While it may be considered a joke, it’s actually important information for both sides. I’ve met some folks here who encountered problems when they assumed they could easily drive between western US cities in a short amount of time, only to find out that it takes days to cross those states. One lady in particular told me about how while vacationing in California, she and her husband looked at a map and thought they could drive up into the mountains in a short time, but as they kept cresting hill after hill – always thinking the mountains looked so close – they were actually still hours away.

And of course, Canadians (and even Alaskans) read about Texans going on about how “big” things are in Texas and they laugh, and laugh, and grab our dogsleds and laugh and weep as we prepare to traverse the vast, arctic wasteland known as “Bank Street” in Ottawa…

(Psssst, yes, it’s totally true that all Canadians live in igloos and use dogsleds for everything.
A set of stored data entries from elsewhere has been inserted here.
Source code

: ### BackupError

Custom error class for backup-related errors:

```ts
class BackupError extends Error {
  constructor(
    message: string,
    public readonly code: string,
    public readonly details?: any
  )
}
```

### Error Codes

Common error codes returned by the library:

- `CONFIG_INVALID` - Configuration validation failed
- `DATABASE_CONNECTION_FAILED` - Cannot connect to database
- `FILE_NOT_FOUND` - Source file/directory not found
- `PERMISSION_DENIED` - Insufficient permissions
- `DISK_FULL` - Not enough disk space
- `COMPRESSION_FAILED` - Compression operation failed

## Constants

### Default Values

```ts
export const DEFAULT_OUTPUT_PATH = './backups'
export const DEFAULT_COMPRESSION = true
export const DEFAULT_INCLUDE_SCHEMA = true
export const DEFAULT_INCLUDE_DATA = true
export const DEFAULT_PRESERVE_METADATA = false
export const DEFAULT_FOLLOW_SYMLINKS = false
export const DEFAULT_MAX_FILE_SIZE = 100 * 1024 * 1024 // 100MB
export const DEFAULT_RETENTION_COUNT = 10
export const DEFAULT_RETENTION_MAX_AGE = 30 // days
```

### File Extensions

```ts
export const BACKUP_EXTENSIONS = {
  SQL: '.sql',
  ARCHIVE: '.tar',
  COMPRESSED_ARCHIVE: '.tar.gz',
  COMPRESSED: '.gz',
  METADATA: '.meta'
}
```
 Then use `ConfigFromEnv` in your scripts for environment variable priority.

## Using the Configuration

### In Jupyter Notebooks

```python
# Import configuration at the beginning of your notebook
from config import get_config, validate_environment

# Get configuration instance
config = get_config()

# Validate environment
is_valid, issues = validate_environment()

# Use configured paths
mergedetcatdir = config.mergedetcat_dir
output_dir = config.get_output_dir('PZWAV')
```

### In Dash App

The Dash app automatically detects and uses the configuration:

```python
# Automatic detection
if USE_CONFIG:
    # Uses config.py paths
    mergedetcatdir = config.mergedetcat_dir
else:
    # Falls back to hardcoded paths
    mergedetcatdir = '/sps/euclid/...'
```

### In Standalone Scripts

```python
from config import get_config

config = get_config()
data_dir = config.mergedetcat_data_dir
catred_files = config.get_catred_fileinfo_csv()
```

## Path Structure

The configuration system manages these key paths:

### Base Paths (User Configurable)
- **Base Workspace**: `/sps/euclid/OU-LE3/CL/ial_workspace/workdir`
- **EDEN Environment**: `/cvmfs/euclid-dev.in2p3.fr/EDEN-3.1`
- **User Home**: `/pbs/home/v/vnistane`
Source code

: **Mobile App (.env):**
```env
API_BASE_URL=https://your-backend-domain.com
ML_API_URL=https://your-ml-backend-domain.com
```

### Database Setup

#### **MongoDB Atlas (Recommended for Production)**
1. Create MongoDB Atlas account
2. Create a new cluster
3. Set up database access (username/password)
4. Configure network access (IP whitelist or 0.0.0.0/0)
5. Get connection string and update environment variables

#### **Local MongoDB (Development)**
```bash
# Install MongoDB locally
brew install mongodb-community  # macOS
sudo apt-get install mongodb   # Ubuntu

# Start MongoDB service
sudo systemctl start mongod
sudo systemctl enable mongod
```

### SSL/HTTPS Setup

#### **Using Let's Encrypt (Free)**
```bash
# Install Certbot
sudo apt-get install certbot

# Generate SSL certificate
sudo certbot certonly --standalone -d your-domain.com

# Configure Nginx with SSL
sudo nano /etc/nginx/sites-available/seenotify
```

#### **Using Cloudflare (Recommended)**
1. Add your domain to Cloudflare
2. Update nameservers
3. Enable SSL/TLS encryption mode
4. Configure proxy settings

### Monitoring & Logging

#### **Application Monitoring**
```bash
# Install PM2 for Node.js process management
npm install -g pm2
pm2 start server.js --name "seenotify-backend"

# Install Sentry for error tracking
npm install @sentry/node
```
You should ask us about that. We love that.)

Anyway, on the flip side, when we were coming here and I kept telling Peo we’d walk to certain places and she’d freak out, I would remind her that a) unlike in Austin, we will not be risking heat stroke for half the year, and b) the spaces in the UK are very, very much smaller than she’s used to, having been born in Nevada and grown up mostly in Texas.

In those last few weeks in Austin, whenever we’d drive somewhere I’d note the mileage and then we’d compare that between Cambridge locations to see just how relatively itty bitty this city is.

I also kept reminding her that she had to let go of her US school indoctrination about “history” and “tradition” and how the “US invented everything good in the world”, because where we were going, the university alone is older than the US as a country.

We re-emphasized that last one at a recent trip to Bletchley Park where we told Peo how the US claims to have invented the computer, when really the UK did, but in secret because they were busy winning a war with that technology.

But in the ensuing discussion from the thread where my friend mentioned the map linked above, I came to a realization based on several of these facts:

1) England is small but mighty.
2) England is really, really old.
3) England has a history of being quite adept with fancy swords.
4) England defeated Germany where your Vater is your father.
5) England has lots of green spaces all over it.

Add that all up and there’s just one obvious conclusion:

ENGLAND IS YODA.

england yoda

C’mon, they even have the same shape if you squint hard enough.